** START OF Records provided **

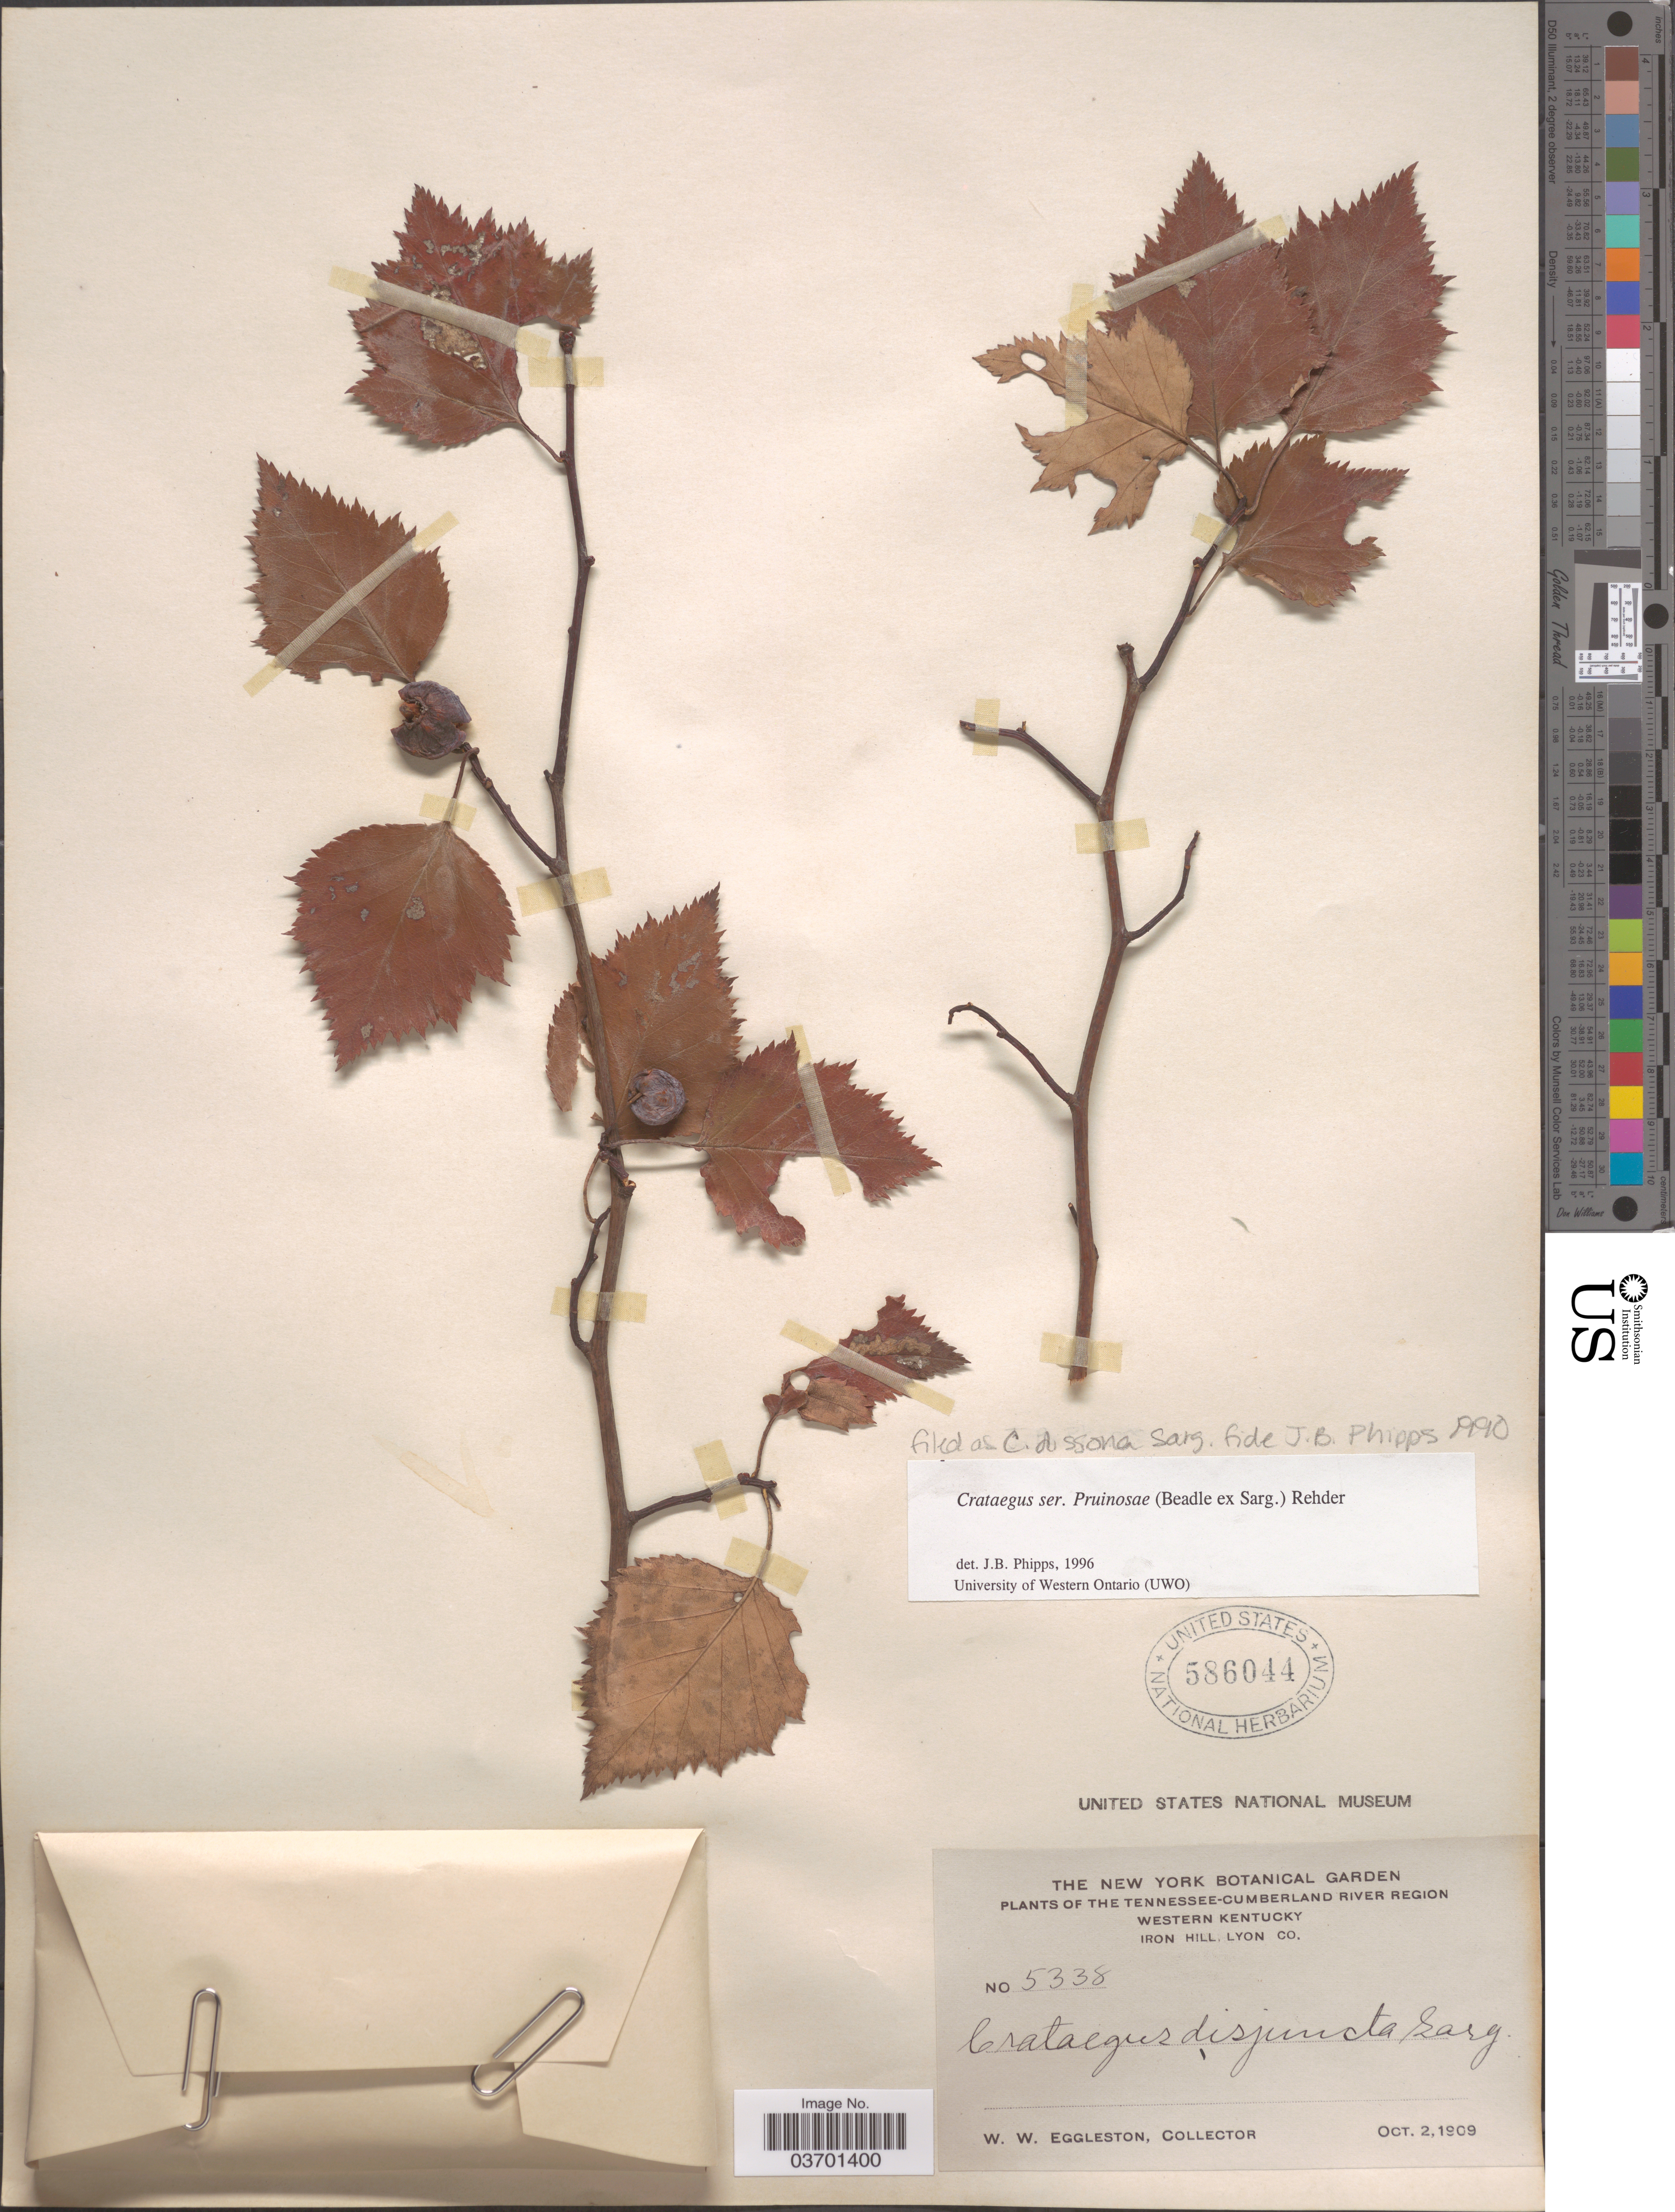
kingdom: Plantae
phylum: Tracheophyta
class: Magnoliopsida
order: Rosales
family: Rosaceae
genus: Crataegus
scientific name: Crataegus pruinosa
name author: (H.L. Wendl.) K. Koch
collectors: W. W. Eggleston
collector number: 5338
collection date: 1909-10-02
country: United States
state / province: Kentucky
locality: The Tennessee-Cumberland River Region, Western Kentucky. Iron Hill, Lyon Co.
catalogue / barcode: US 586044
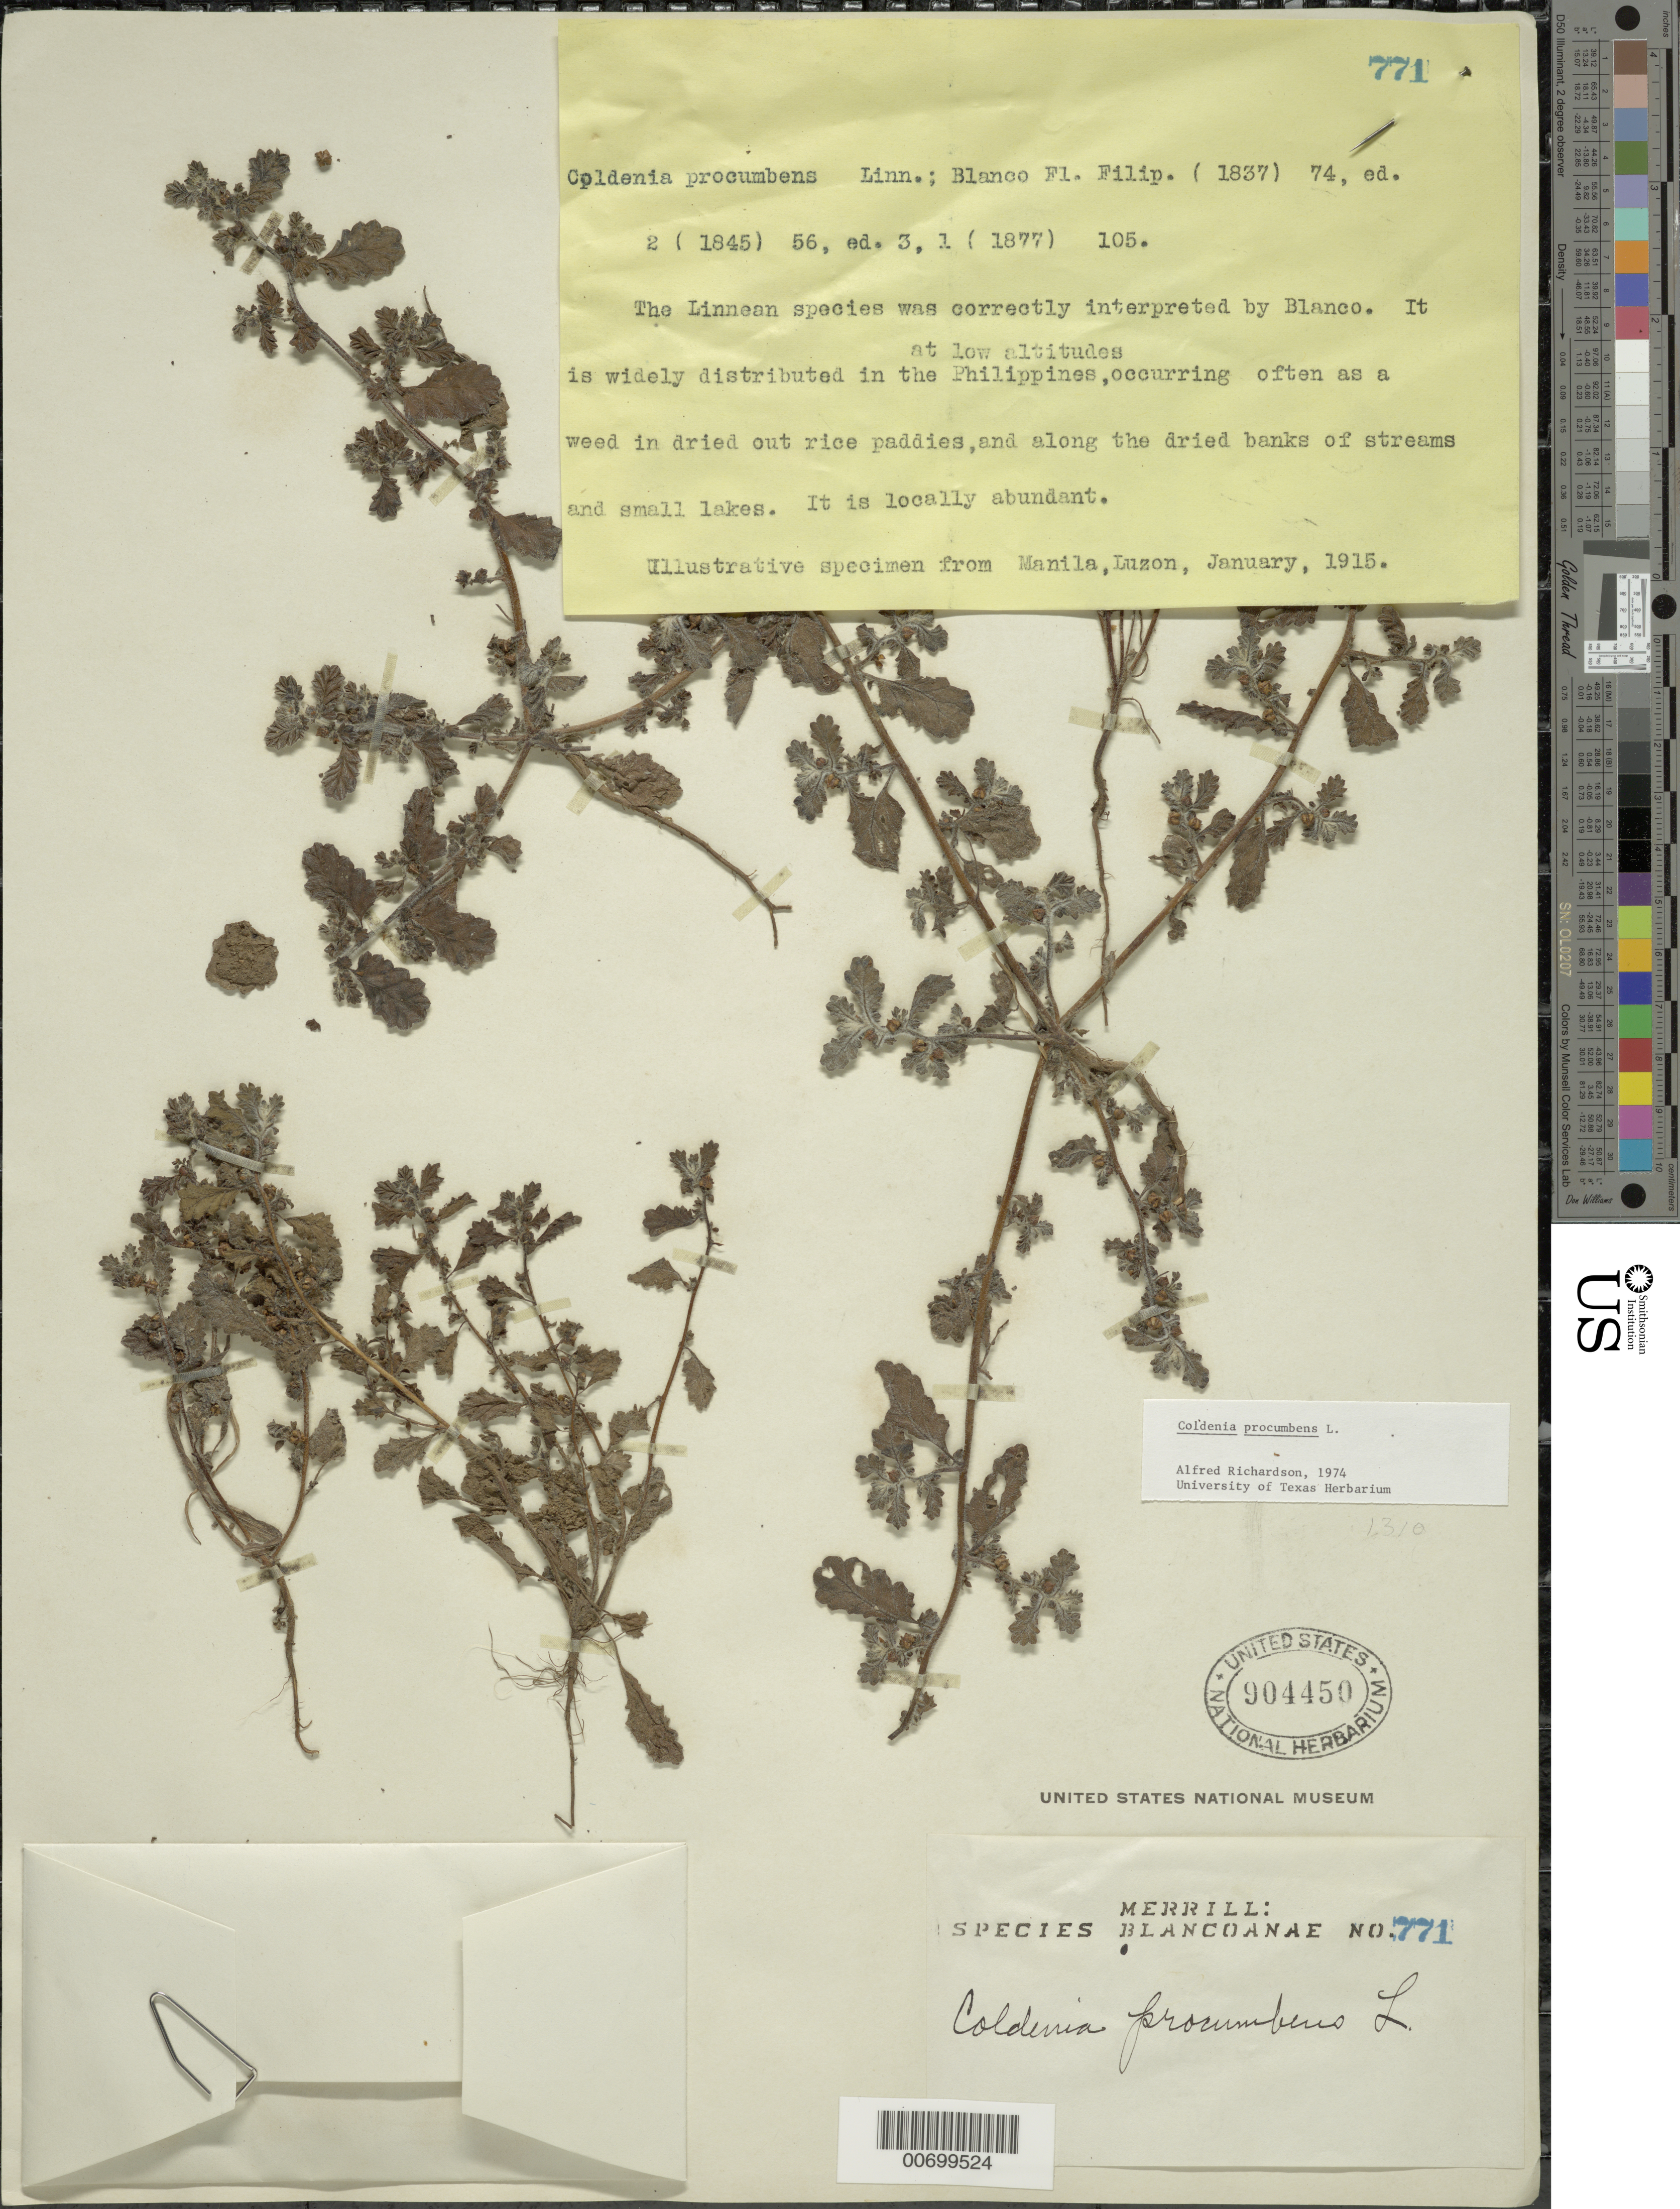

** END OF Records provided **

Give the data again with "collector number" replaced by "field number" and everything else unchanged. Leave the pictures out.

kingdom: Plantae
phylum: Tracheophyta
class: Magnoliopsida
order: Rosales
family: Rosaceae
genus: Crataegus
scientific name: Crataegus pruinosa
name author: (H.L. Wendl.) K. Koch
collectors: W. W. Eggleston
field number: 5338
collection date: 1909-10-02
country: United States
state / province: Kentucky
locality: The Tennessee-Cumberland River Region, Western Kentucky. Iron Hill, Lyon Co.
catalogue / barcode: US 586044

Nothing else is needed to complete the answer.